• Text for analysis
=-=-=-=-=

At the same time, 95 percent of organizations have experienced browser-based security incidents, underscoring the risks associated with this transition.
Anupam Upadhyaya, senior vice president of product, said traditional browsers were not built to handle modern cyber threats or AI-driven workflows.
“For most small businesses, the browser is now the office,” Upadhyaya said.
Prisma Browser enables companies to configure and manage applications while maintaining control over how AI tools are used, including preventing unintended data exposure.
The system integrates security features such as malware protection, data loss prevention, and controls over AI interactions, allowing businesses to balance productivity with risk management.
The browser is also part of a broader enterprise push, where Palo Alto Networks is evolving its Prisma platform into a central hub for secure, AI-driven work environments.
To address risks tied to autonomous systems, the company launched Prisma AIRS 3.0, an AI security platform designed to secure the entire lifecycle of AI applications and agents.
The platform enables organizations to discover, assess, and protect AI systems across environments, from design to deployment and runtime.
Anand Oswal, executive vice president of AI and network security, said the shift from “AI that talks” to “AI that acts” introduces new challenges.

=-=-=-=-=

• Exercise
From the passage on browser security, extract word for word the part that opens with the words "Anupam Upadhyaya, senior" and closes with "AI-driven work environments.".

=-=-=-=-=

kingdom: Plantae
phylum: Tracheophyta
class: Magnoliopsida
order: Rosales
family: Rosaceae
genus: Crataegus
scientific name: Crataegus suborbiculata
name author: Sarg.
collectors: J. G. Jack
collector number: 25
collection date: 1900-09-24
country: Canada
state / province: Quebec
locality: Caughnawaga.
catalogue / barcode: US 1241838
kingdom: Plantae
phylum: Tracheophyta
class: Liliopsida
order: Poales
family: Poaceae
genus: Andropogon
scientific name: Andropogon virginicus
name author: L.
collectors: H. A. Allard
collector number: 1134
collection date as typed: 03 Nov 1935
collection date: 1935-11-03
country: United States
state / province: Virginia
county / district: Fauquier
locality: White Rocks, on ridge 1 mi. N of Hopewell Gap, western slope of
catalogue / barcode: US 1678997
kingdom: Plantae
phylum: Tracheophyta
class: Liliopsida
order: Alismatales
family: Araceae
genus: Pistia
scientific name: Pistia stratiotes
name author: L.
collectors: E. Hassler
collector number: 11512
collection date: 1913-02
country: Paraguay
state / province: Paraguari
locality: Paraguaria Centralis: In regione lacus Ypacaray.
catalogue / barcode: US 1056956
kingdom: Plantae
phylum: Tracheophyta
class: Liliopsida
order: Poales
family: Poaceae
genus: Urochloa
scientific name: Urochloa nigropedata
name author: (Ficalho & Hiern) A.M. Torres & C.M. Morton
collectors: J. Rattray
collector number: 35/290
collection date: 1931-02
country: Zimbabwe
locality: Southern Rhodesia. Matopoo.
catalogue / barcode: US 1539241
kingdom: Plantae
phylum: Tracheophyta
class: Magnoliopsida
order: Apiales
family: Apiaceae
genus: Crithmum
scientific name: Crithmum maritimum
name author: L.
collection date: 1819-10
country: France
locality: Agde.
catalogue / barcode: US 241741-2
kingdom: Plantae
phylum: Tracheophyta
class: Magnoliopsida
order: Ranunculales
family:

=-=-=-=-=

• Result of the exercise
Anupam Upadhyaya, senior vice president of product, said traditional browsers were not built to handle modern cyber threats or AI-driven workflows.
“For most small businesses, the browser is now the office,” Upadhyaya said.
Prisma Browser enables companies to configure and manage applications while maintaining control over how AI tools are used, including preventing unintended data exposure.
The system integrates security features such as malware protection, data loss prevention, and controls over AI interactions, allowing businesses to balance productivity with risk management.
The browser is also part of a broader enterprise push, where Palo Alto Networks is evolving its Prisma platform into a central hub for secure, AI-driven work environments.